To Thomas A. Marshall 
Charleston, Ills. April 23. 1858
My dear Sir I wish you, G. W. Rives of Edgar, and O. L. Davis, of Vermilion, to co-operate in getting a Senatorial candidate on the track, in your District.  Davis is here, and agrees to do his part. The adversary has his eye upon that district, and will beat us, unless we also are wide awake. Under the circumstances, a District convention may, or may not be the best way---you three to judge of that. I think you better take some good reliable Fillmore men into conference with you, and also some proper person or persons from Cumberland. Indeed, it may appear expedient to select a Fillmore man as the candidate. I also write to Rives. I am most anxious to know that you will not neglect the matter, not doubting that you will do it rightly, if you only take hold of it.
I was in Springfield during the sittings of the two democratic conventions day-before-yesterday. Say what they will, they are having an abundance of trouble. Our own friends were also there, in considerable numbers from different parts of the State. They are all in high spirits, and think, if we do not win, it will be our own fault. So I really think. Your friend as ever,
 ALS, DLC. Thomas A. Marshall was a prominent Coles County Republican.
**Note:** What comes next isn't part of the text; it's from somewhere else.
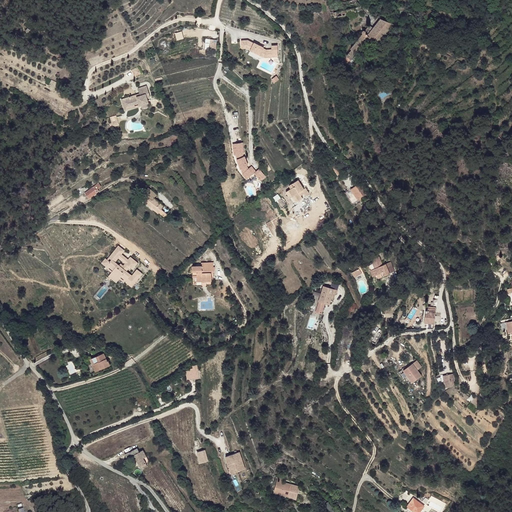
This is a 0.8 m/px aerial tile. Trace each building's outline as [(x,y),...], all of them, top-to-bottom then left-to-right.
[(330,5),(330,9),(333,9),(359,4),(356,0),(338,3),(336,4),(330,5)] [(334,13),(335,17),(350,14),(352,14),(354,12),(360,12),(364,13),(361,7),(355,8),(355,9),(334,13)] [(363,34),(343,59),(344,60),(346,62),(347,60),(349,62),(355,54),(356,55),(369,38),(378,43),(394,24),(381,19),(374,29),(370,25),(365,31),(364,31),(363,31),(362,32),(362,33),(363,34)] [(419,35),(412,45),(417,48),(422,40),(419,35)] [(263,48),(264,48),(254,43),(248,40),(241,41),(242,47),(246,47),(251,49),(250,50),(260,55),(260,54),(263,55),(272,55),(272,54),(278,53),(277,46),(271,46),(272,50),(266,50),(263,48)] [(54,89),(57,82),(51,79),(49,85),(49,86),(54,89)] [(149,103),(147,98),(150,97),(147,86),(138,89),(140,94),(125,99),(127,107),(139,103),(140,106),(149,103)] [(127,107),(125,99),(122,100),(125,111),(140,106),(139,103),(127,107)] [(244,157),(244,155),(245,154),(244,143),(237,144),(238,148),(234,149),(235,155),(236,155),(239,155),(240,159),(244,157)] [(254,174),(260,182),(266,177),(260,170),(256,173),(252,167),(249,170),(247,168),(248,165),(246,157),(244,157),(240,159),(238,160),(241,170),(243,169),(244,173),(242,174),(247,180),(254,174)] [(342,171),(338,165),(334,168),(338,174),(342,171)] [(298,181),(292,185),(302,199),(303,198),(301,196),(300,194),(303,192),(304,194),(306,196),(309,194),(305,188),(304,189),(298,181)] [(356,187),(352,190),(355,196),(358,194),(360,197),(367,192),(360,182),(355,185),(356,187)] [(154,192),(145,185),(141,191),(143,193),(148,197),(149,196),(150,197),(152,196),(154,192)] [(302,199),(292,185),(289,187),(291,190),(289,191),(293,198),(295,196),(299,201),(302,199)] [(85,192),(83,194),(86,199),(89,197),(97,192),(96,190),(93,186),(85,192)] [(161,204),(152,196),(150,197),(149,196),(148,197),(143,193),(139,197),(149,205),(150,204),(157,210),(161,204)] [(113,250),(118,254),(120,253),(123,249),(117,245),(113,250)] [(127,277),(134,282),(141,273),(136,269),(131,275),(125,270),(118,264),(114,261),(117,257),(122,260),(124,257),(120,253),(118,254),(113,250),(108,257),(110,259),(106,264),(112,269),(110,271),(118,278),(120,276),(125,280),(127,277)] [(376,255),(368,259),(370,263),(373,261),(375,266),(372,267),(370,267),(373,274),(375,273),(376,276),(388,271),(383,261),(380,263),(376,255)] [(123,266),(126,269),(129,266),(131,268),(137,262),(129,256),(127,259),(124,262),(125,263),(123,266)] [(100,262),(105,265),(106,264),(109,261),(104,257),(100,262)] [(213,263),(202,263),(202,265),(192,265),(192,277),(196,277),(196,281),(202,281),(202,278),(212,278),(212,271),(214,271),(213,263)] [(354,277),(362,273),(360,269),(352,272),(354,277)] [(489,270),(483,273),(487,281),(493,278),(489,270)] [(115,282),(118,278),(110,271),(107,275),(115,282)] [(124,281),(130,286),(134,282),(127,277),(125,280),(124,281)] [(323,314),(325,304),(332,305),(336,288),(323,285),(316,312),(323,314)] [(429,310),(424,309),(423,320),(433,322),(434,311),(429,310)] [(109,359),(105,351),(91,358),(97,370),(102,368),(101,363),(105,361),(109,359)] [(423,366),(418,359),(404,368),(413,381),(423,375),(419,369),(423,366)] [(457,381),(455,372),(445,374),(447,382),(448,382),(449,387),(452,387),(454,386),(457,381)] [(336,429),(331,425),(327,430),(332,434),(336,429)] [(342,434),(336,429),(332,434),(338,439),(342,434)] [(139,451),(137,448),(129,452),(129,451),(124,454),(127,458),(133,454),(140,466),(146,462),(143,457),(146,456),(142,450),(139,451)] [(239,450),(225,455),(229,466),(227,467),(229,473),(245,467),(239,450)] [(289,489),(274,485),(271,496),(285,500),(289,489)] [(417,511),(424,503),(413,495),(410,498),(412,500),(408,505),(417,511)]
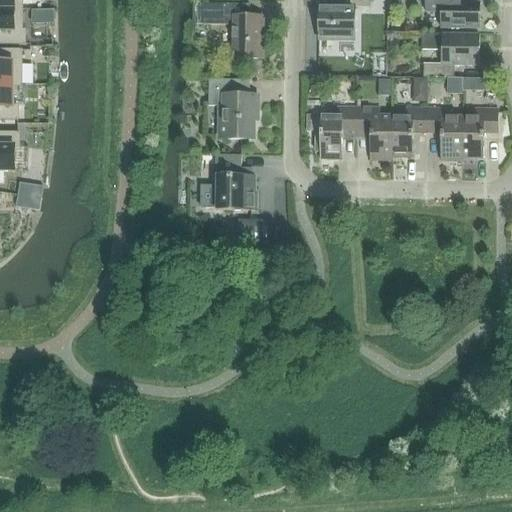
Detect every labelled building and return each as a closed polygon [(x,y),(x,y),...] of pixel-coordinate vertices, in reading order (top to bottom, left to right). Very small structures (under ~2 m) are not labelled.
[(0,0),(0,10),(22,10),(22,0),(0,0)] [(319,41),(354,41),(355,8),(370,8),(369,0),(344,0),(345,8),(319,7),(319,41)] [(425,0),(425,13),(441,13),(440,29),(480,29),(480,4),(461,4),(461,0),(425,0)] [(202,26),(233,26),(233,60),(263,60),(264,18),(250,18),(250,6),(203,5),(202,26)] [(0,10),(0,32),(0,45),(26,45),(26,31),(22,31),(22,10),(0,10)] [(423,78),(454,79),(454,67),(479,67),(479,36),(422,35),(421,51),(441,51),(441,65),(423,65),(423,78)] [(0,85),(13,86),(13,87),(22,87),(22,51),(0,51),(0,85)] [(222,141),(254,141),(255,122),(258,122),(258,112),(255,112),(255,97),(250,97),(250,81),(209,81),(209,107),(223,107),(222,141)] [(0,85),(0,120),(18,121),(18,107),(13,107),(13,87),(13,86),(0,85)] [(342,133),(356,133),(356,109),(333,109),(333,117),(320,117),(320,133),(316,133),(316,153),(320,154),(320,161),(342,161),(342,133)] [(392,161),(392,159),(392,117),(380,117),(380,109),(356,109),(356,133),(370,133),(370,161),(392,161)] [(413,134),(427,134),(427,110),(404,110),(404,118),(392,117),(392,159),(413,159),(413,134)] [(427,110),(427,134),(441,134),(441,162),(463,162),(463,159),(463,118),(450,118),(450,110),(427,110)] [(475,118),(463,118),(463,159),(483,160),(484,135),(498,135),(498,111),(475,111),(475,118)] [(14,173),(14,148),(19,148),(19,134),(0,134),(0,172),(4,173),(14,173)] [(242,157),(216,156),(215,178),(217,178),(217,187),(202,187),(202,210),(217,210),(217,211),(257,212),(257,194),(255,194),(255,178),(251,178),(251,172),(247,172),(247,170),(242,170),(242,157)] [(408,174),(418,188),(432,178),(422,165),(408,174)] [(239,234),(239,247),(270,247),(271,222),(251,221),(251,234),(239,234)]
 George W. Rives, state representative from Edgar County, 1849-1850, and Oliver L. Davis, state representative from Vermilion County, 1851-1852 and 1857-1858, were both possible candidates. On the same date Lincoln wrote to Rives. Rives' reply of May 15, 1858 (DLC-RTL), specified that Davis was the strongest candidate and that the principal objection to Marshall was the fact that he was a banker. Marshall became the candidate, however, and was elected.